Directions ▸
Reproduce the records without their pictures, keeping every word as it is.

Dataset entries:
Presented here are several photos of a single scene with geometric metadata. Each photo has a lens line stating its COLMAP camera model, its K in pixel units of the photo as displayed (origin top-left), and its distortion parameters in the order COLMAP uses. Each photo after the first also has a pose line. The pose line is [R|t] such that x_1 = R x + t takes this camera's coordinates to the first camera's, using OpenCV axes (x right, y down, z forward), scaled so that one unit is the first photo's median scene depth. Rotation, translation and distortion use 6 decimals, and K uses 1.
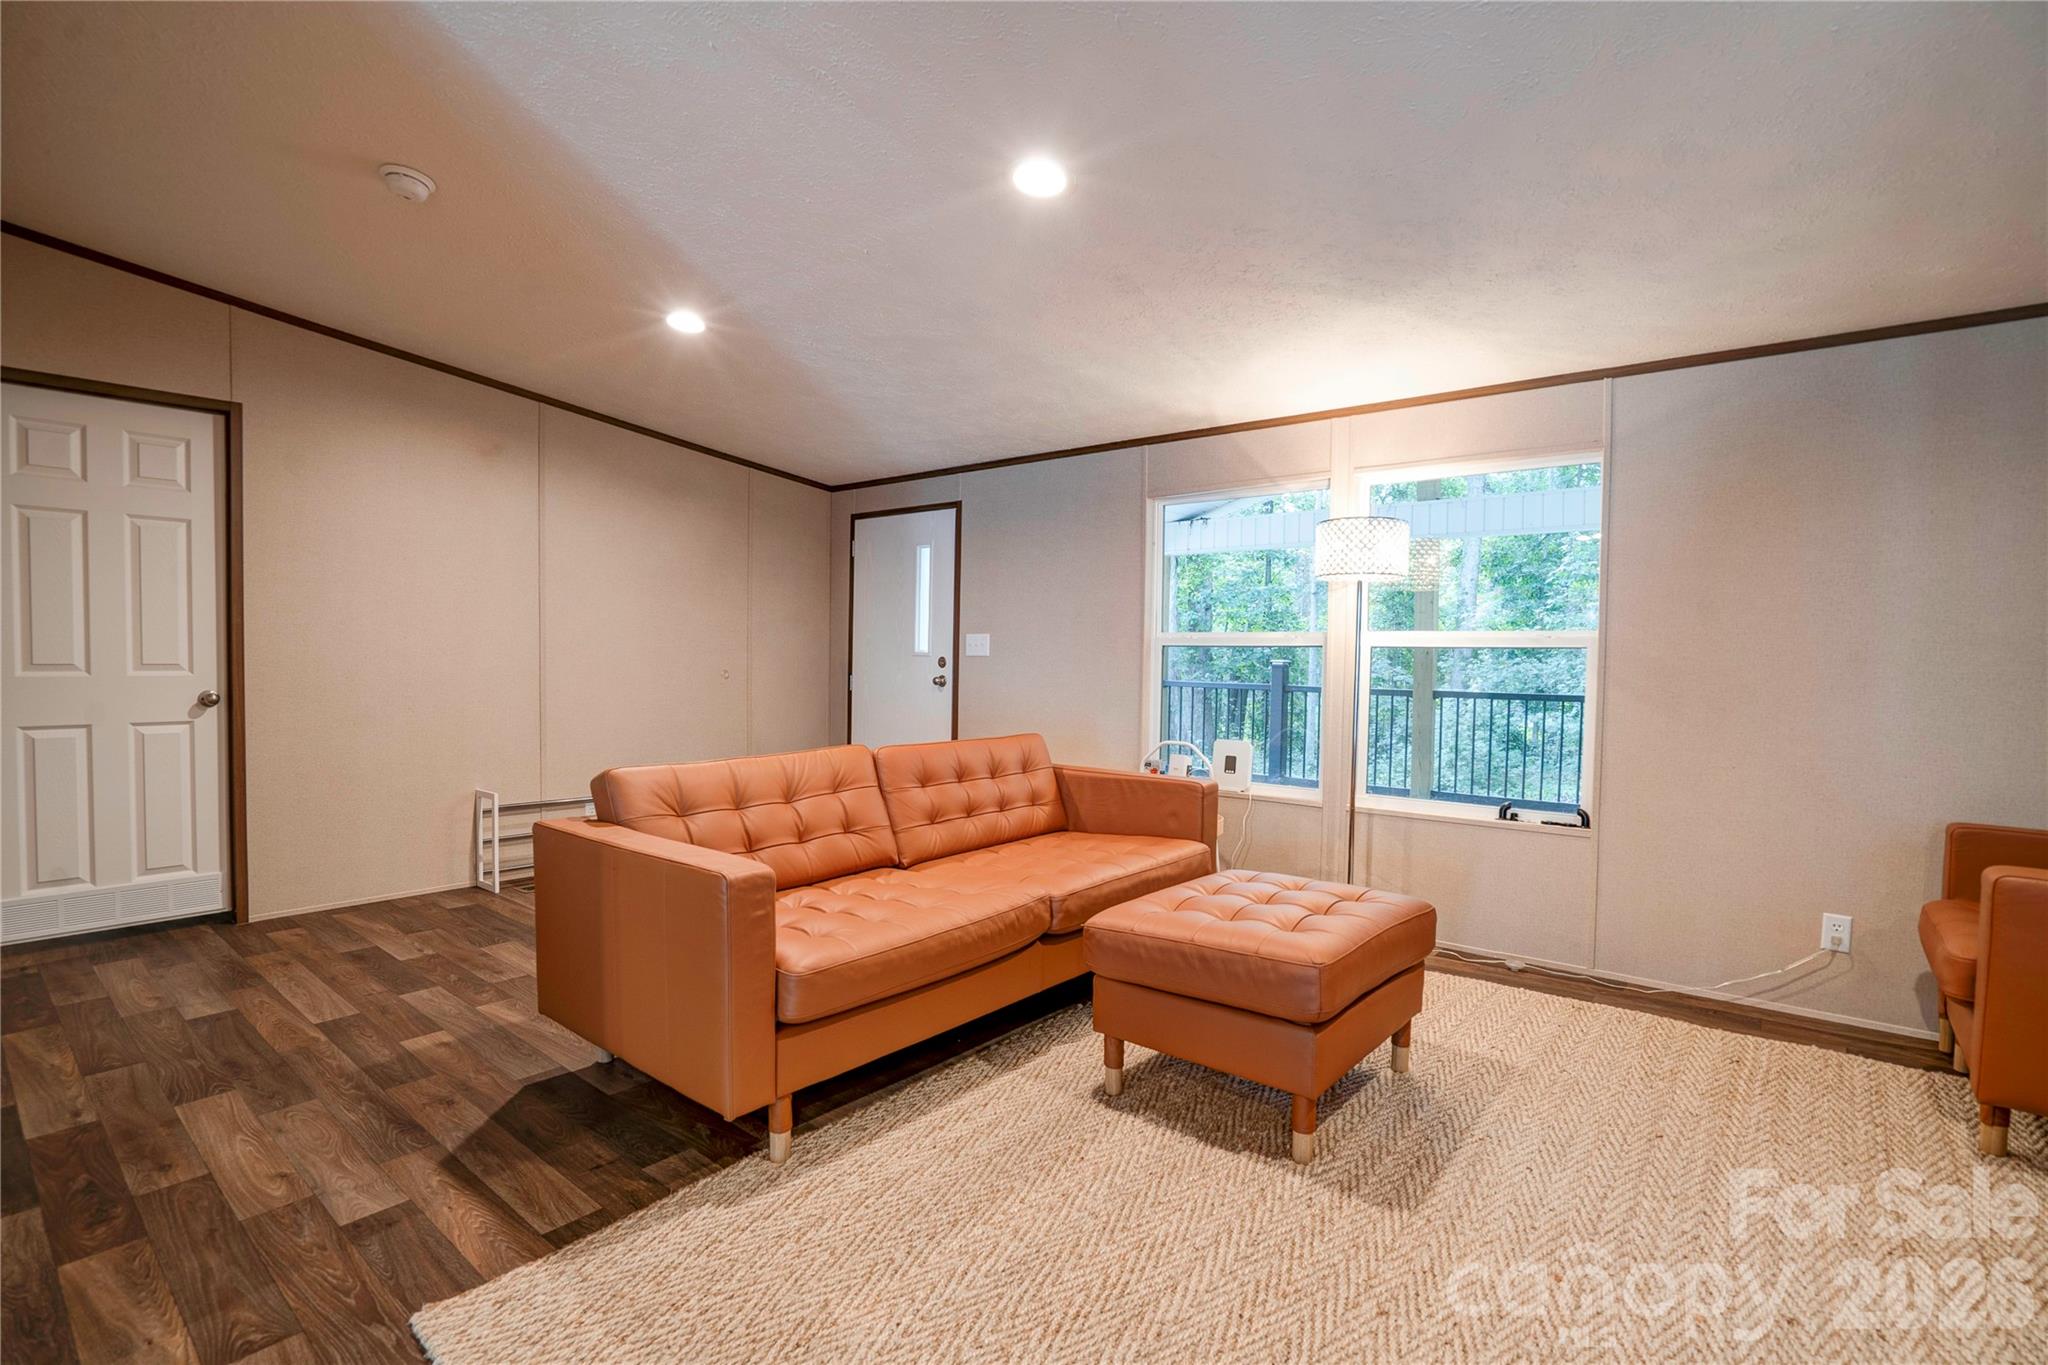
lens RADIAL K [[955.2, 0, 1010.0], [0, 955.2, 682.0], [0, 0, 1]] dist [-0.050680, 0.016168]
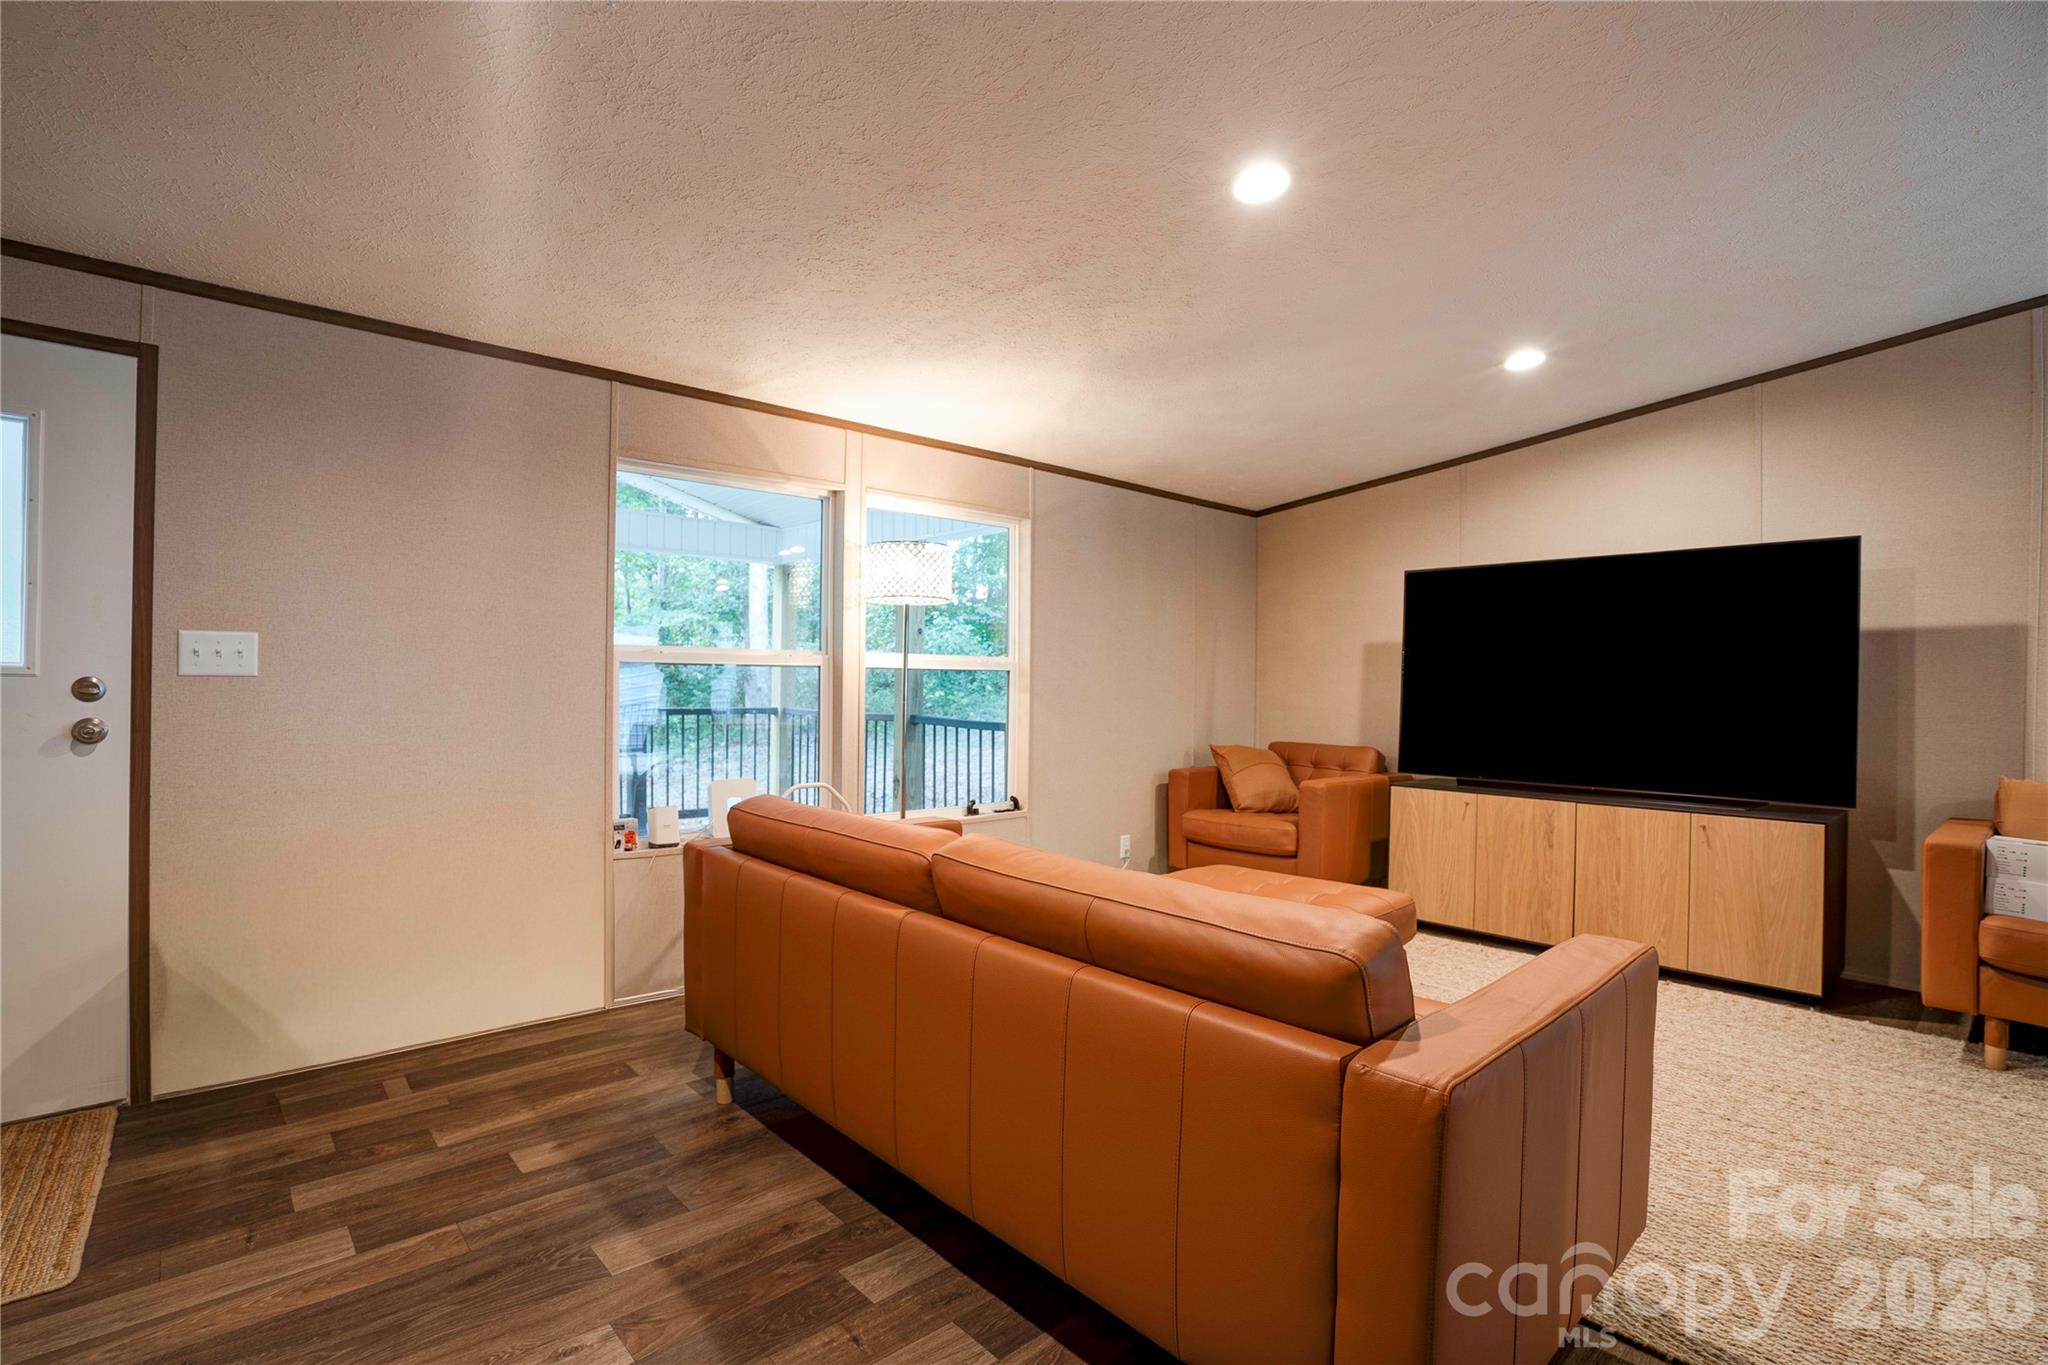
lens RADIAL K [[970.4, 0, 1008.0], [0, 970.4, 686.7], [0, 0, 1]] dist [-0.049008, 0.014980]
pose [[0.145789, -0.015068, 0.989201, -0.702531], [0.018301, 0.999754, 0.012531, -0.031281], [-0.989146, 0.016277, 0.146029, 0.808542]]
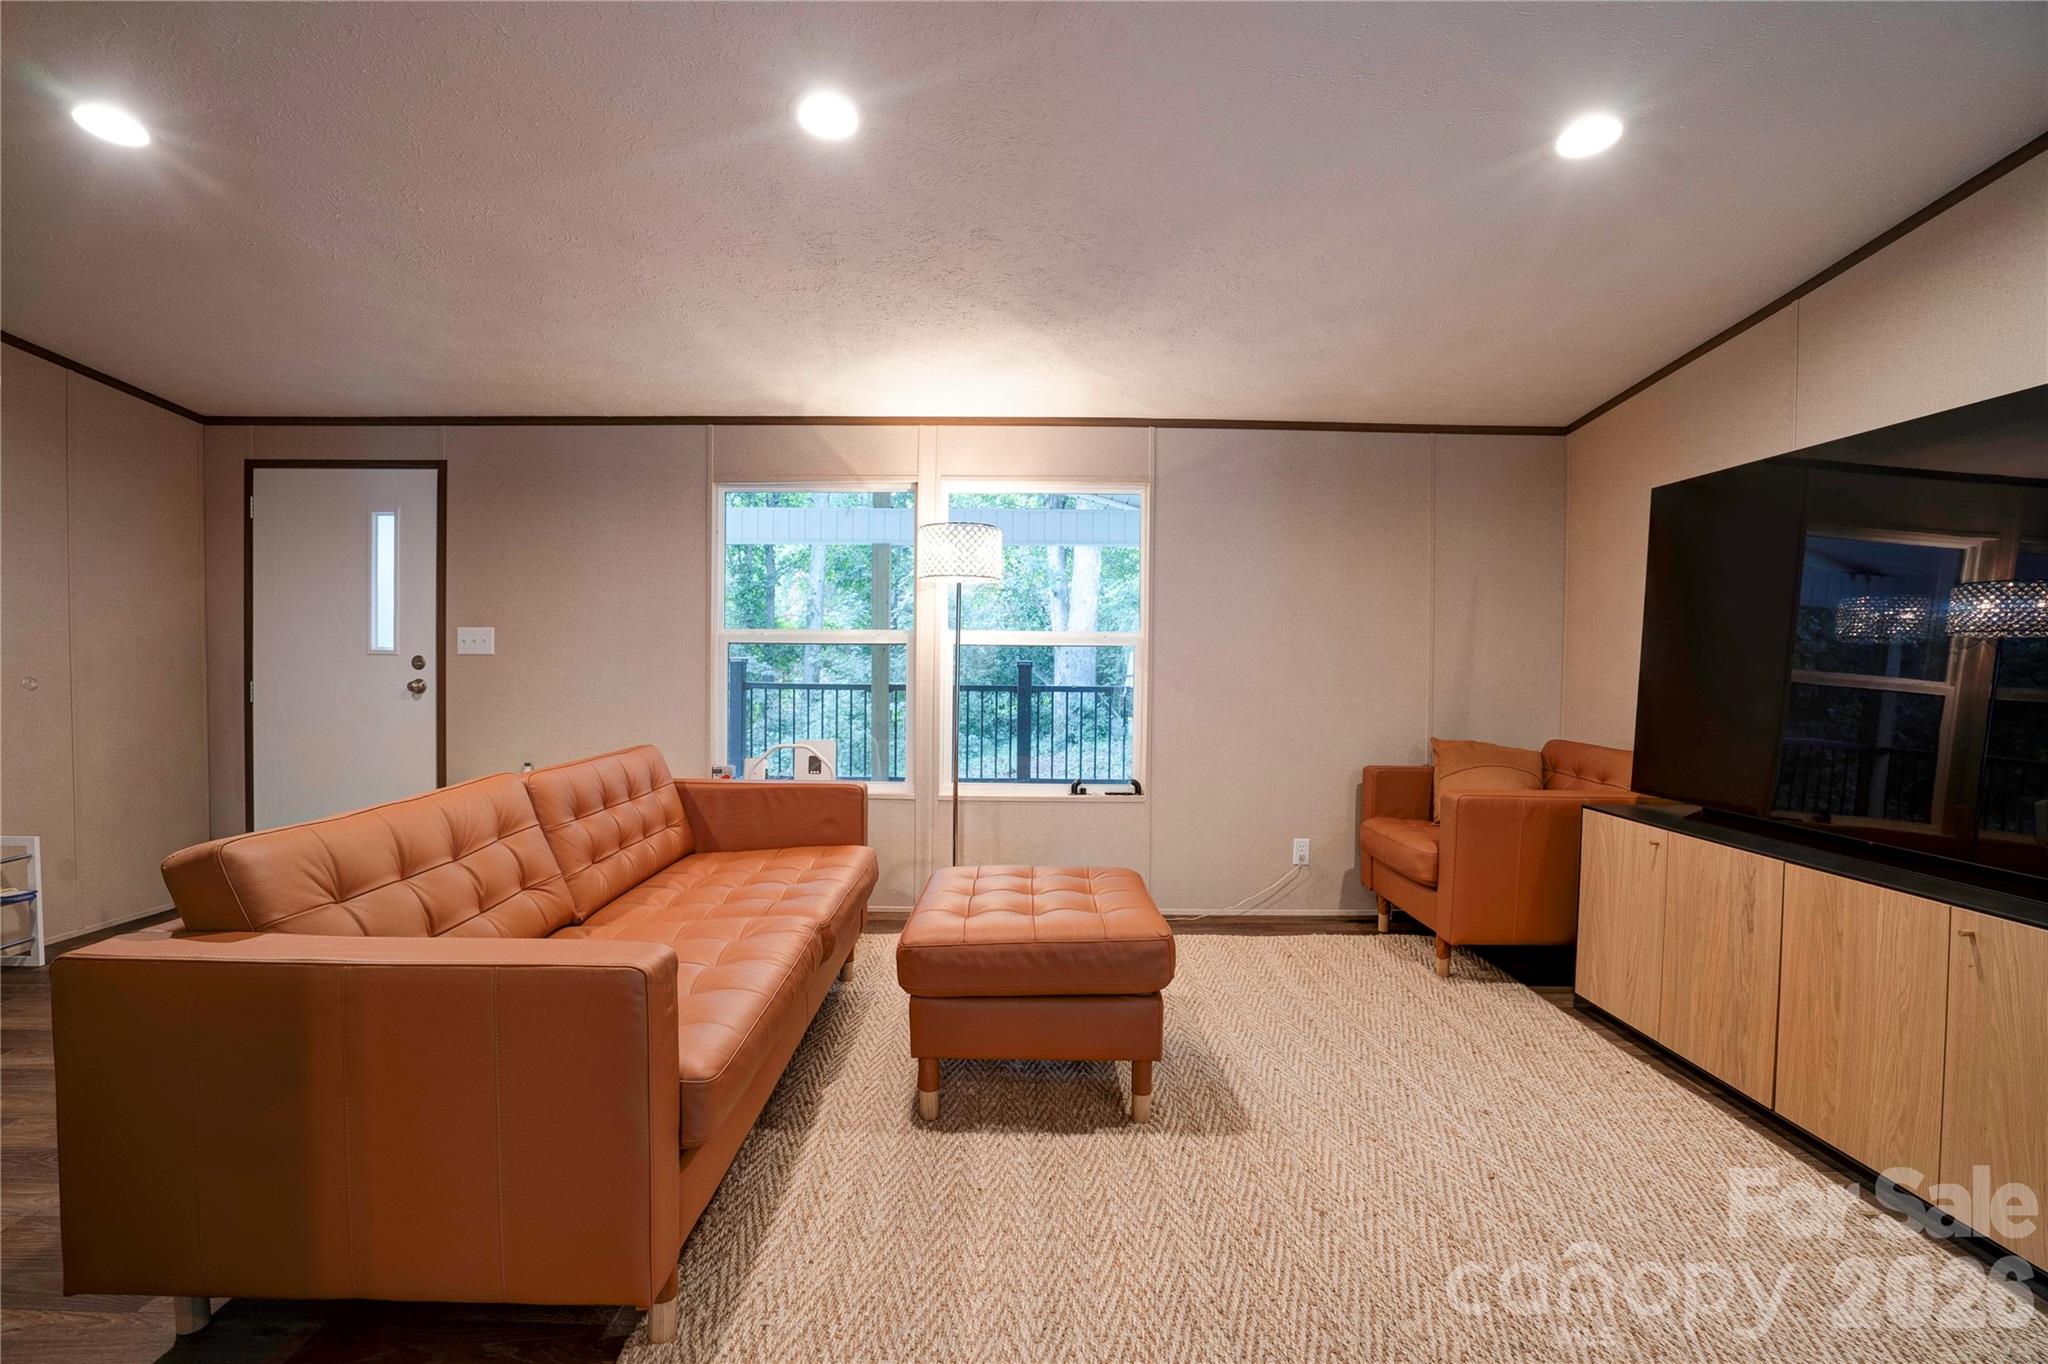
lens RADIAL K [[949.3, 0, 1008.6], [0, 949.3, 680.5], [0, 0, 1]] dist [-0.063992, 0.024637]
pose [[0.771063, -0.019713, 0.636453, -0.291571], [0.018224, 0.999794, 0.008888, -0.006164], [-0.636498, 0.004745, 0.771264, 0.158403]]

Response ▸
Presented here are several photos of a single scene with geometric metadata. Each photo has a lens line stating its COLMAP camera model, its K in pixel units of the photo as displayed (origin top-left), and its distortion parameters in the order COLMAP uses. Each photo after the first also has a pose line. The pose line is [R|t] such that x_1 = R x + t takes this camera's coordinates to the first camera's, using OpenCV axes (x right, y down, z forward), scaled so that one unit is the first photo's median scene depth. Rotation, translation and distortion use 6 decimals, and K uses 1.
lens RADIAL K [[955.2, 0, 1010.0], [0, 955.2, 682.0], [0, 0, 1]] dist [-0.050680, 0.016168]
lens RADIAL K [[970.4, 0, 1008.0], [0, 970.4, 686.7], [0, 0, 1]] dist [-0.049008, 0.014980]
pose [[0.145789, -0.015068, 0.989201, -0.702531], [0.018301, 0.999754, 0.012531, -0.031281], [-0.989146, 0.016277, 0.146029, 0.808542]]
lens RADIAL K [[949.3, 0, 1008.6], [0, 949.3, 680.5], [0, 0, 1]] dist [-0.063992, 0.024637]
pose [[0.771063, -0.019713, 0.636453, -0.291571], [0.018224, 0.999794, 0.008888, -0.006164], [-0.636498, 0.004745, 0.771264, 0.158403]]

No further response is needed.